Queensberry Rules Changed Everything

Bareknuckle fighting, which was popular in Britain, Europe and the US in the 18th and 19th centuries, went out of fashion when the Queensberry Rules were introduced in 1892 and boxers began using gloves.

The last bareknuckle heavyweight champion was America's John L Sullivan, who was knocked out by James J Corbett in the first world title fight under the Queensberry Rules.

In an interview with the BBC World Service, Feldman explained why he believed bareknuckle fighting was actually less dangerous than traditional boxing.

"If I take a brick and hit you out I'm going to knock you out in one shot. Now if I take that brick and pad it I'm going to hit you five, six, seven, eight times before I knock you out. So the brick is the bare fist and the padding on the brick is the boxing glove, so is it better to take one concussive shot or five, six, seven, eight concussive shots?" said Mr. Feldman.

Bareknuckle Fights at O2 in London

Bareknuckle fighting has never been illegal in the UK and last year 2,000 people attended a night of bareknuckle boxing at the O2 Arena in London but the British Boxing Board of Control (BBBC) wants nothing to do with it.

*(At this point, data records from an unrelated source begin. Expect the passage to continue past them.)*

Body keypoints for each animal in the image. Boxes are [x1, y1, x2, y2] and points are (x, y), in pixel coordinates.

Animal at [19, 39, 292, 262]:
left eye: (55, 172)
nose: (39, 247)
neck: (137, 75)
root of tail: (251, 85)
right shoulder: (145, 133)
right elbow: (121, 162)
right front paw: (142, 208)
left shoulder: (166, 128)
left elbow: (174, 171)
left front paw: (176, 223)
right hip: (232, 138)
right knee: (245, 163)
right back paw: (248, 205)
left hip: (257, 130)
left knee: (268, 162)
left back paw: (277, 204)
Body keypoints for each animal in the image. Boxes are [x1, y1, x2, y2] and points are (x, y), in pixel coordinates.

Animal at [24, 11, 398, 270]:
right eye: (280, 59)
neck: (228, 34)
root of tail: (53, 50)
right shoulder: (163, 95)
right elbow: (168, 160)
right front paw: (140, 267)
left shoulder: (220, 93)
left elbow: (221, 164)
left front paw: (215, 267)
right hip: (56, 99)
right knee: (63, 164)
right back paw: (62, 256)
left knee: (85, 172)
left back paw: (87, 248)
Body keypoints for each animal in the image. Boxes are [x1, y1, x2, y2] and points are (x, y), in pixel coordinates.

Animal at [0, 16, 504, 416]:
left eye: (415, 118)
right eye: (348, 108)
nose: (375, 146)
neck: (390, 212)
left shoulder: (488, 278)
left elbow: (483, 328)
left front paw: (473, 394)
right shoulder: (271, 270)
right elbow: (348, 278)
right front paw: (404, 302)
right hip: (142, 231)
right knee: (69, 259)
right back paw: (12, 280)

"Emphasising boxing skill rather than wrestling and agility over strength, the Queensberry Rules helped to undo the popular image of boxing as a savage, brutal brawl. The new Rules prohibited bare-fisted fighting, wrestling, hugging, hitting opponents while they are helpless and fighting to the finish," it says on the BBBC website

"We're going back to where we were at the beginning of time. The sport has moved on, it is a tough, dangerous sport, we know that," BBBC general secretary Robert Smith told the BBC last year.

Mr. Smith was unavailable for comment when approached by Sputnik on Friday, June 1.

The Fight That Lasted 39 Rounds

One of the most famous English bareknuckle fighters was Tom Cribb, who was heavyweight champion from 1808 to 1822 and has a memorial outside a church in Woolwich, south east London.

In December 1810 Cribb was matched with Tom Molineaux, a former slave, who battered him for 38 rounds.

But the crowd would not accept a black champion and propped up Cribb, occasionally even punching Molineaux themselves.

In the 39th round an exhausted Molineaux collapsed unconscious and Cribb was declared the winner, and still the champion.

Molineaux lost a rematch the following year and died in Ireland in 1818, a penniless alcoholic.

A representative of Corey Williams' Bare Knuckle Boxing contacted Sputnik News since the publication of this article, to point out that he had been putting on legal bareknuckle fighting events, with a visible police presence, in Wyoming since 2014.